According to the Information and Plea Agreement, following the Deepwater Horizon oil spill, Halliburton employees used a proprietary 3D modeling program to examine aspects of the drilling equipment on two occasions. On both occasions, the employees were told to delete the resulting data and reluctantly did so. Halliburton was a contractor to BP, and these events seem to have been uncovered by BP in the ensuing civil litigation when it became apparent from Halliburton emails that the 3D modeling data once existed but had not been produced. Resolution of this spoliation issue in the civil litigation is still pending.

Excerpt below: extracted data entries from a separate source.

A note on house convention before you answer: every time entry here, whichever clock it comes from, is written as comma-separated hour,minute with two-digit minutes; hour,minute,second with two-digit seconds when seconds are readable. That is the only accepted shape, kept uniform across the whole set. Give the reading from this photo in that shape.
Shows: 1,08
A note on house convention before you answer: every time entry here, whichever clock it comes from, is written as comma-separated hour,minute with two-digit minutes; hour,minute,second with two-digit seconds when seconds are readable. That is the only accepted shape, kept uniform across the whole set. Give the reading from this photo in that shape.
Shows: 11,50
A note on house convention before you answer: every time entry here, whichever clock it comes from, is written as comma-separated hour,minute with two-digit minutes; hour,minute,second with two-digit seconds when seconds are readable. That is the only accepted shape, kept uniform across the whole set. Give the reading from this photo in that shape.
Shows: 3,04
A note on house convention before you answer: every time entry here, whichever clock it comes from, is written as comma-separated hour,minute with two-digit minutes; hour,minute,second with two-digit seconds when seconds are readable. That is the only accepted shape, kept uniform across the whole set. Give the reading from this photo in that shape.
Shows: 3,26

In the meantime, however, the spoliation became the basis for a criminal charge against Halliburton in the parallel criminal investigation by the Department of Justice.

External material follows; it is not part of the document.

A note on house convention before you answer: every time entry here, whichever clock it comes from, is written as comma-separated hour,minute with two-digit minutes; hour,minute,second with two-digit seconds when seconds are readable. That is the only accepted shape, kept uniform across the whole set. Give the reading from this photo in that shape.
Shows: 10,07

In an interesting twist, however, Halliburton will not be pleading guilty to obstruction of justice, which is a felony under federal law. Instead, Halliburton will plead guilty to a misdemeanor violation of the Computer Fraud and Abuse Act (“CFAA”). That seems an odd choice, because the core of prohibited conduct under the CFAA is “unauthorized access” of someone else’s computer. But because there is no such thing as a federal obstruction-of-justice misdemeanor and the parties presumably agreed that a felony charge was not merited, the government and Halliburton apparently had to get creative. The result was a criminal charge based on a subsection of the CFAA that prohibits “knowing transmission of a program, information, code, or command, and as a result of such conduct, intentionally caus[ing] damage without authorization, to a protected computer.” In other words, a statute aimed at malicious hackers was applied to the intentional deletion of the 3D modeling results by Halliburton employees. It is unclear how deleting data on one’s own computer constitutes “damage without authorization,” but the apparent hook is that authorization was lacking because the employees were under instructions to preserve materials related to the Deepwater Horizon disaster.
It is worth noting that this is part of a much larger picture, as the plea agreement absolves Halliburton of any further criminal liability in conjunction with the Deepwater Horizon disaster. And while the fine imposed for the deletion of evidence is relatively modest – the maximum CFAA fine of $200,000 – the plea agreement acknowledges that Halliburton is also making a voluntary donation of $55 million to the National Fish and Wildlife Foundation. One can’t help but wonder how that figure was determined, and whether it would have been lower absent Halliburton’s spoliation problem.